Data Collection: Record the time readings from each atomic clock simultaneously at regular intervals. Note the elevations and orientations of each clock relative to a reference frame
Data Analysis: Analyze the time discrepancies among the atomic clocks over time. Correlate the time differences with the elevations and orientations of the clocks. Identify any patterns or trends in the time variations with respect to changes in elevation or orientation. Compare the observed data with the predicted variations in Y0 field contours, orientation, and polarization as per QA.
Expected Outcomes: Correlation between time variations and changes in elevation or orientation, indicating the influence of Y0 field contours. Validation of QA predictions regarding the effects of gravitational fields on time measurements and Y0 field properties.
Conclusion: By conducting this experiment, we can gain insights into the Y0 field contours, orientation, and polarization and verify the predictions of QA. This experimental approach provides valuable evidence supporting the fundamental principles of QA and contributes to our understanding of space-time dynamics and gravitational effects.
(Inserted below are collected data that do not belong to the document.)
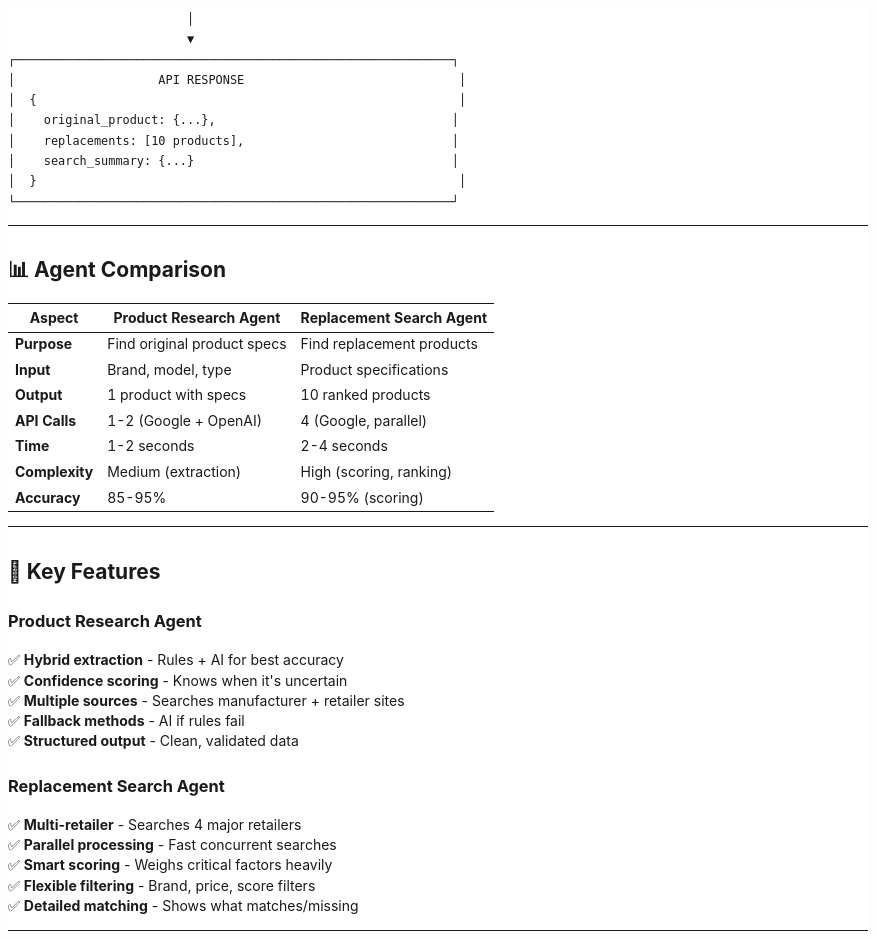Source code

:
 ```
                         │
                         ▼
┌─────────────────────────────────────────────────────────────┐
│                    API RESPONSE                              │
│  {                                                           │
│    original_product: {...},                                 │
│    replacements: [10 products],                             │
│    search_summary: {...}                                    │
│  }                                                           │
└─────────────────────────────────────────────────────────────┘
```

---

## 📊 **Agent Comparison**

| Aspect | Product Research Agent | Replacement Search Agent |
|--------|----------------------|-------------------------|
| **Purpose** | Find original product specs | Find replacement products |
| **Input** | Brand, model, type | Product specifications |
| **Output** | 1 product with specs | 10 ranked products |
| **API Calls** | 1-2 (Google + OpenAI) | 4 (Google, parallel) |
| **Time** | 1-2 seconds | 2-4 seconds |
| **Complexity** | Medium (extraction) | High (scoring, ranking) |
| **Accuracy** | 85-95% | 90-95% (scoring) |

---

## 🎯 **Key Features**

### **Product Research Agent**

✅ **Hybrid extraction** - Rules + AI for best accuracy  
✅ **Confidence scoring** - Knows when it's uncertain  
✅ **Multiple sources** - Searches manufacturer + retailer sites  
✅ **Fallback methods** - AI if rules fail  
✅ **Structured output** - Clean, validated data

### **Replacement Search Agent**

✅ **Multi-retailer** - Searches 4 major retailers  
✅ **Parallel processing** - Fast concurrent searches  
✅ **Smart scoring** - Weighs critical factors heavily  
✅ **Flexible filtering** - Brand, price, score filters  
✅ **Detailed matching** - Shows what matches/missing

---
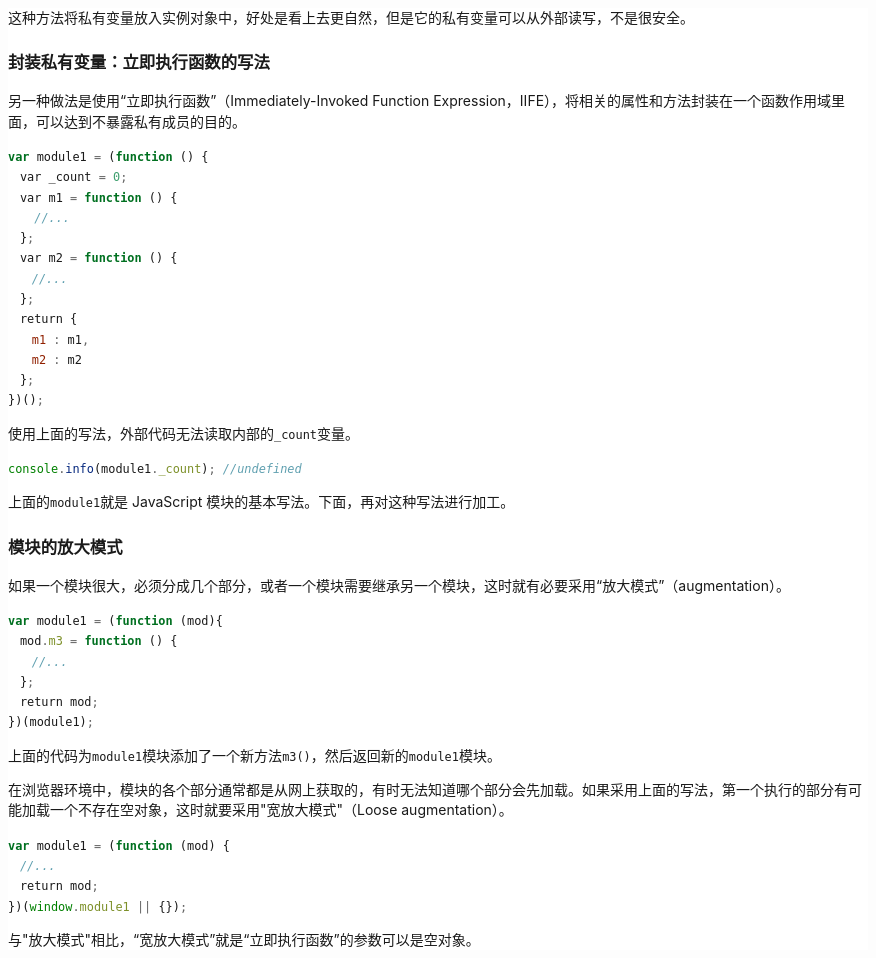 这种方法将私有变量放入实例对象中，好处是看上去更自然，但是它的私有变量可以从外部读写，不是很安全。

### 封装私有变量：立即执行函数的写法

另一种做法是使用“立即执行函数”（Immediately-Invoked Function Expression，IIFE），将相关的属性和方法封装在一个函数作用域里面，可以达到不暴露私有成员的目的。

```javascript
var module1 = (function () {
　var _count = 0;
　var m1 = function () {
　  //...
　};
　var m2 = function () {
　　//...
　};
　return {
　　m1 : m1,
　　m2 : m2
　};
})();
```

使用上面的写法，外部代码无法读取内部的`_count`变量。

```javascript
console.info(module1._count); //undefined
```

上面的`module1`就是 JavaScript 模块的基本写法。下面，再对这种写法进行加工。

### 模块的放大模式

如果一个模块很大，必须分成几个部分，或者一个模块需要继承另一个模块，这时就有必要采用“放大模式”（augmentation）。

```javascript
var module1 = (function (mod){
　mod.m3 = function () {
　　//...
　};
　return mod;
})(module1);
```

上面的代码为`module1`模块添加了一个新方法`m3()`，然后返回新的`module1`模块。

在浏览器环境中，模块的各个部分通常都是从网上获取的，有时无法知道哪个部分会先加载。如果采用上面的写法，第一个执行的部分有可能加载一个不存在空对象，这时就要采用"宽放大模式"（Loose augmentation）。

```javascript
var module1 = (function (mod) {
　//...
　return mod;
})(window.module1 || {});
```

与"放大模式"相比，“宽放大模式”就是“立即执行函数”的参数可以是空对象。
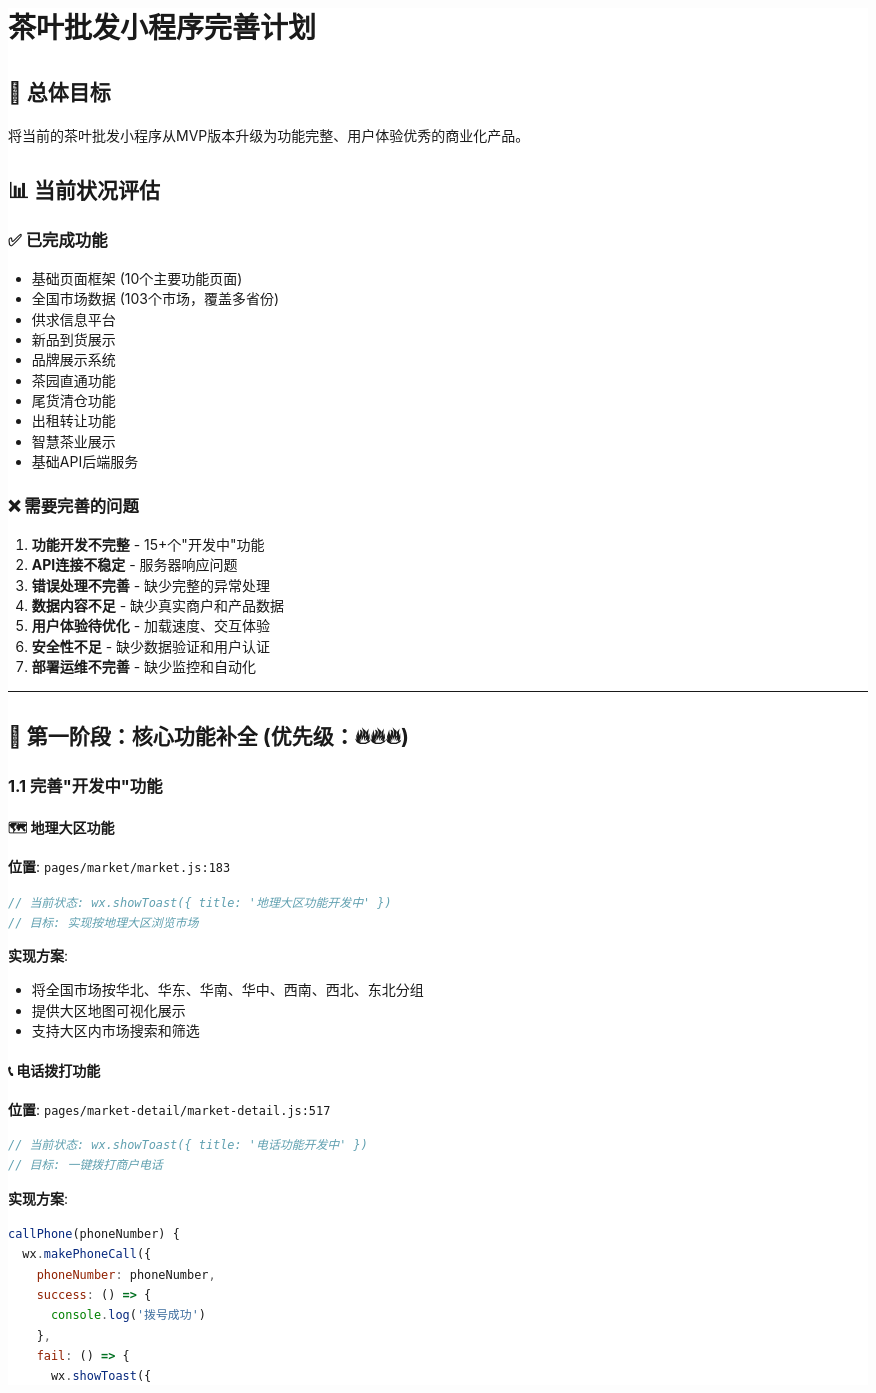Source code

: # 茶叶批发小程序完善计划

## 🎯 总体目标
将当前的茶叶批发小程序从MVP版本升级为功能完整、用户体验优秀的商业化产品。

## 📊 当前状况评估

### ✅ 已完成功能
- 基础页面框架 (10个主要功能页面)
- 全国市场数据 (103个市场，覆盖多省份)
- 供求信息平台
- 新品到货展示
- 品牌展示系统
- 茶园直通功能
- 尾货清仓功能
- 出租转让功能
- 智慧茶业展示
- 基础API后端服务

### ❌ 需要完善的问题
1. **功能开发不完整** - 15+个"开发中"功能
2. **API连接不稳定** - 服务器响应问题
3. **错误处理不完善** - 缺少完整的异常处理
4. **数据内容不足** - 缺少真实商户和产品数据
5. **用户体验待优化** - 加载速度、交互体验
6. **安全性不足** - 缺少数据验证和用户认证
7. **部署运维不完善** - 缺少监控和自动化

---

## 🚀 第一阶段：核心功能补全 (优先级：🔥🔥🔥)

### 1.1 完善"开发中"功能

#### 🗺️ 地理大区功能
**位置**: `pages/market/market.js:183`
```javascript
// 当前状态: wx.showToast({ title: '地理大区功能开发中' })
// 目标: 实现按地理大区浏览市场
```
**实现方案**:
- 将全国市场按华北、华东、华南、华中、西南、西北、东北分组
- 提供大区地图可视化展示
- 支持大区内市场搜索和筛选

#### 📞 电话拨打功能
**位置**: `pages/market-detail/market-detail.js:517`
```javascript
// 当前状态: wx.showToast({ title: '电话功能开发中' })
// 目标: 一键拨打商户电话
```
**实现方案**:
```javascript
callPhone(phoneNumber) {
  wx.makePhoneCall({
    phoneNumber: phoneNumber,
    success: () => {
      console.log('拨号成功')
    },
    fail: () => {
      wx.showToast({
```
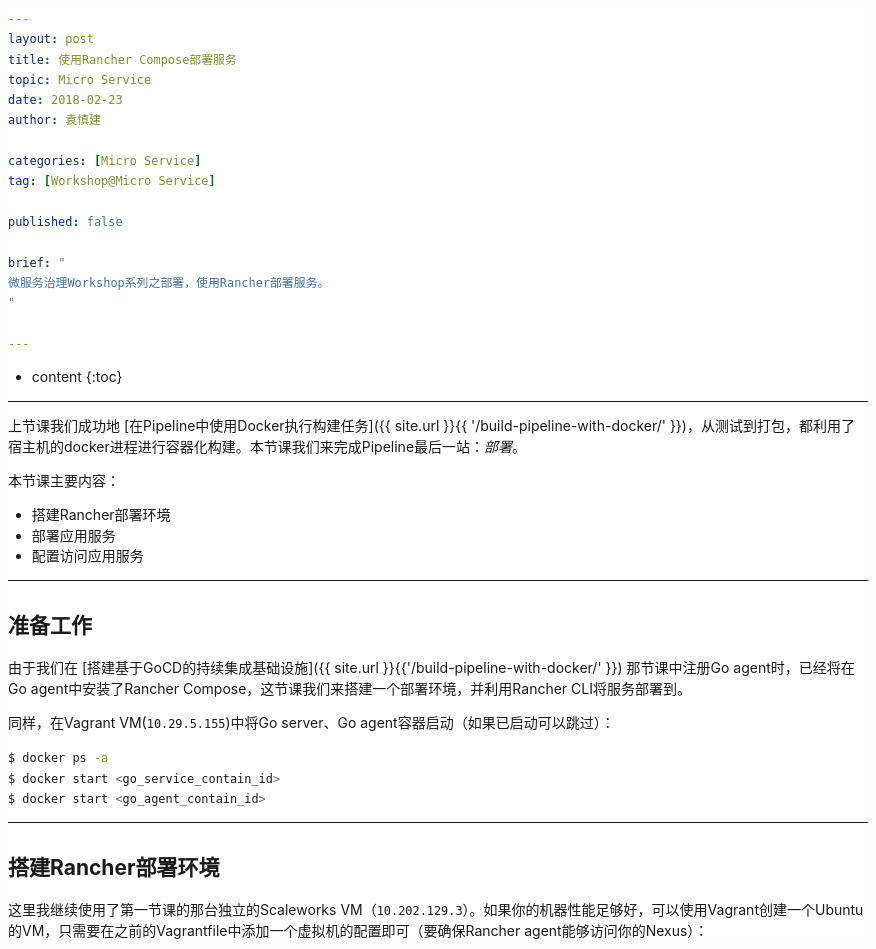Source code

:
 ```yaml
---
layout: post
title: 使用Rancher Compose部署服务
topic: Micro Service
date: 2018-02-23
author: 袁慎建

categories: [Micro Service]
tag: [Workshop@Micro Service]

published: false

brief: "
微服务治理Workshop系列之部署，使用Rancher部署服务。
"

---
```


* content
{:toc}

---

上节课我们成功地 [在Pipeline中使用Docker执行构建任务]({{ site.url }}{{ '/build-pipeline-with-docker/' }})，从测试到打包，都利用了宿主机的docker进程进行容器化构建。本节课我们来完成Pipeline最后一站：*部署*。

本节课主要内容：

- 搭建Rancher部署环境
- 部署应用服务
- 配置访问应用服务

---

## 准备工作

由于我们在 [搭建基于GoCD的持续集成基础设施]({{ site.url }}{{'/build-pipeline-with-docker/' }}) 那节课中注册Go agent时，已经将在Go agent中安装了Rancher Compose，这节课我们来搭建一个部署环境，并利用Rancher CLI将服务部署到。

同样，在Vagrant VM(`10.29.5.155`)中将Go server、Go agent容器启动（如果已启动可以跳过）：

```sh
$ docker ps -a
$ docker start <go_service_contain_id>
$ docker start <go_agent_contain_id>
```

---

## 搭建Rancher部署环境
这里我继续使用了第一节课的那台独立的Scaleworks VM（`10.202.129.3`）。如果你的机器性能足够好，可以使用Vagrant创建一个Ubuntu的VM，只需要在之前的Vagrantfile中添加一个虚拟机的配置即可（要确保Rancher agent能够访问你的Nexus）：
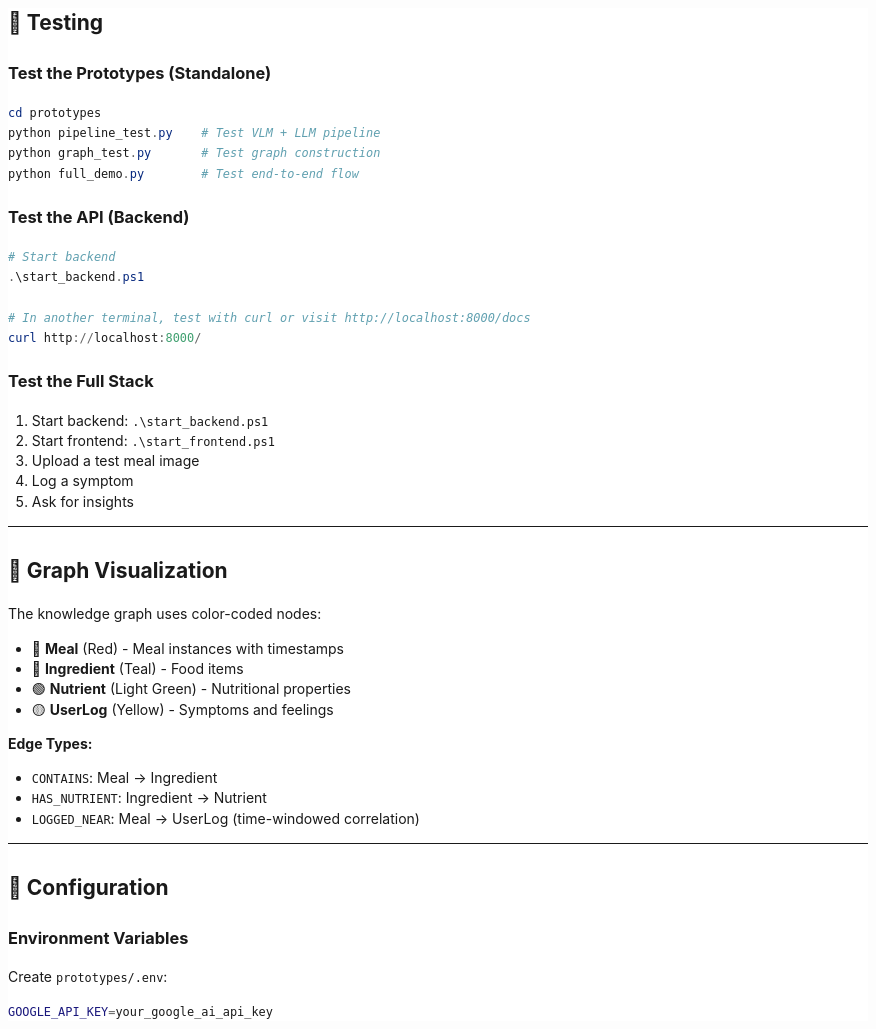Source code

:
## 🧪 Testing

### Test the Prototypes (Standalone)
```powershell
cd prototypes
python pipeline_test.py    # Test VLM + LLM pipeline
python graph_test.py       # Test graph construction
python full_demo.py        # Test end-to-end flow
```

### Test the API (Backend)
```powershell
# Start backend
.\start_backend.ps1

# In another terminal, test with curl or visit http://localhost:8000/docs
curl http://localhost:8000/
```

### Test the Full Stack
1. Start backend: `.\start_backend.ps1`
2. Start frontend: `.\start_frontend.ps1`
3. Upload a test meal image
4. Log a symptom
5. Ask for insights

---

## 🎨 Graph Visualization

The knowledge graph uses color-coded nodes:
- 🔴 **Meal** (Red) - Meal instances with timestamps
- 🔵 **Ingredient** (Teal) - Food items
- 🟢 **Nutrient** (Light Green) - Nutritional properties
- 🟡 **UserLog** (Yellow) - Symptoms and feelings

**Edge Types:**
- `CONTAINS`: Meal → Ingredient
- `HAS_NUTRIENT`: Ingredient → Nutrient
- `LOGGED_NEAR`: Meal → UserLog (time-windowed correlation)

---

## 🔧 Configuration

### Environment Variables

Create `prototypes/.env`:
```bash
GOOGLE_API_KEY=your_google_ai_api_key
```
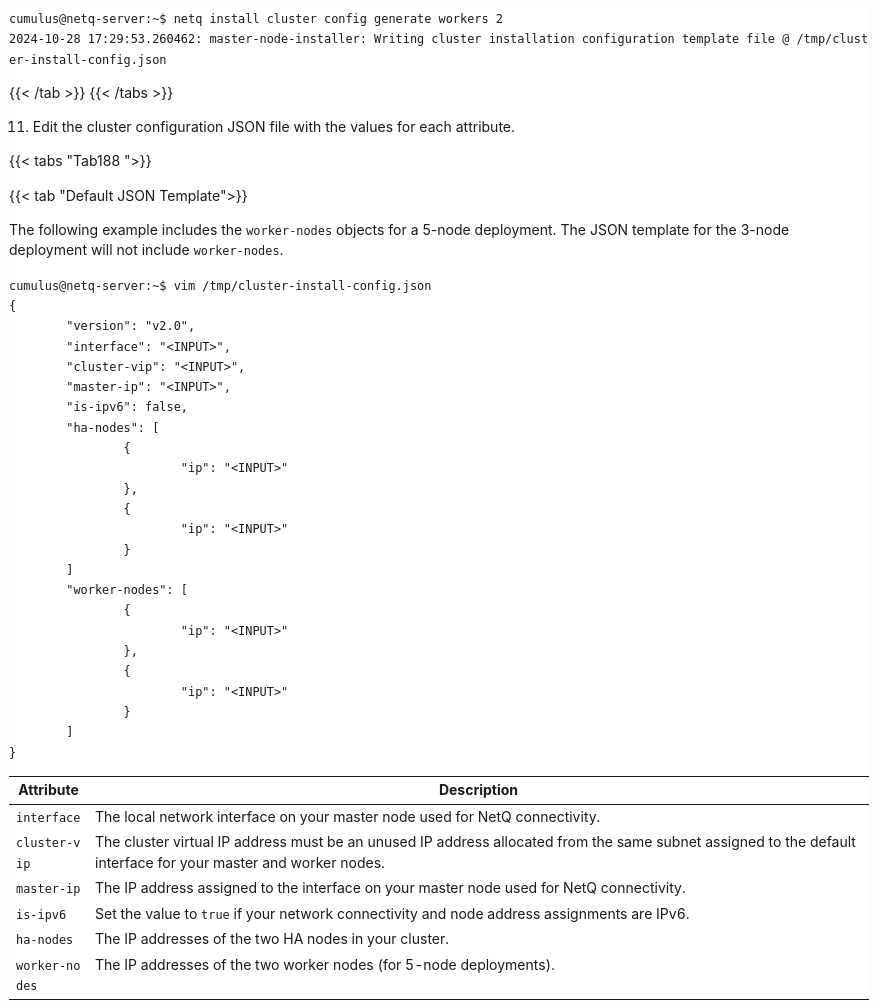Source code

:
 ```
cumulus@netq-server:~$ netq install cluster config generate workers 2
2024-10-28 17:29:53.260462: master-node-installer: Writing cluster installation configuration template file @ /tmp/cluster-install-config.json
```

{{< /tab >}}
{{< /tabs >}}

11. Edit the cluster configuration JSON file with the values for each attribute.

{{< tabs "Tab188 ">}}

{{< tab "Default JSON Template">}}

The following example includes the `worker-nodes` objects for a 5-node deployment. The JSON template for the 3-node deployment will not include `worker-nodes`.  

``` 
cumulus@netq-server:~$ vim /tmp/cluster-install-config.json 
{
        "version": "v2.0",
        "interface": "<INPUT>",
        "cluster-vip": "<INPUT>",
        "master-ip": "<INPUT>",
        "is-ipv6": false,
        "ha-nodes": [
                {
                        "ip": "<INPUT>"
                },
                {
                        "ip": "<INPUT>"
                }
        ]
        "worker-nodes": [
                {
                        "ip": "<INPUT>"
                },
                {
                        "ip": "<INPUT>"
                }
        ]
}
```



| Attribute | Description |
|----- | ----------- |
| `interface` | The local network interface on your master node used for NetQ connectivity. |
| `cluster-vip` | The cluster virtual IP address must be an unused IP address allocated from the same subnet assigned to the default interface for your master and worker nodes. |
| `master-ip` | The IP address assigned to the interface on your master node used for NetQ connectivity. |
| `is-ipv6` | Set the value to `true` if your network connectivity and node address assignments are IPv6. |
| `ha-nodes` | The IP addresses of the two HA nodes in your cluster. |
| `worker-nodes` | The IP addresses of the two worker nodes (for 5-node deployments). |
Further Ideas to Test Quantum Admittance Theory
Atomic clocks: One possibility is to use atomic clocks to measure the effects of gravity on time. A recent atomic resonance-based experiment by JILA in Colorado has already provided evidence supporting QA Theory. This experiment showed that the rate of atomic resonance changes slightly depending on their altitude, which is consistent with QA’s prediction that the Y0 field gradient varies with altitude.
Reflectionless Scattering Modes: A new method of understanding the areas of energy used to develop understanding of the QA Theory are the Reflectionless Scattering Modes (RSM), experiments being carried out by several scientific teams. RSM experiments involve creating a chamber in which the impedance of space is carefully controlled. This allows scientists to study how light waves interact with matter under different conditions. By observing how light waves are scattered and reflected, scientists can learn about the properties of the medium in which they are propagating.
QA postulates that energy is not a particle, mass or substance, but rather a property of space itself. According to QA, the admittance of space determines how energy is stored and transmitted. RSM experiments have the potential to provide direct evidence for this theory by measuring the impedance of space and observing its effects on light waves.
Transverse electromagnetic cells: Another possibility is to use transverse electromagnetic cells to measure the effects of varying Y0 fields. This could be done by measuring the speed of light over an open course at different distances, where the Y0 field gradient is expected to be different.
Laser ring gyros: Laser ring gyros are very sensitive to changes in the rotation of their frame of reference. QA predicts that laser ring gyros would experience a small but measurable rotation due to the Y0 field gradient.
Interferometry: In addition to these specific tests, there are a number of general areas where experiments could be piggybacked on existing and available equipment. For example, interferometry experiments, gravitational wave detectors, and precision measurement of the CMB radiation could all be used to indirectly infer the impedance or gradient of space. Spacecraft-based experiments could also be designed to directly measure the impedance or gradient of space in different regions of the universe.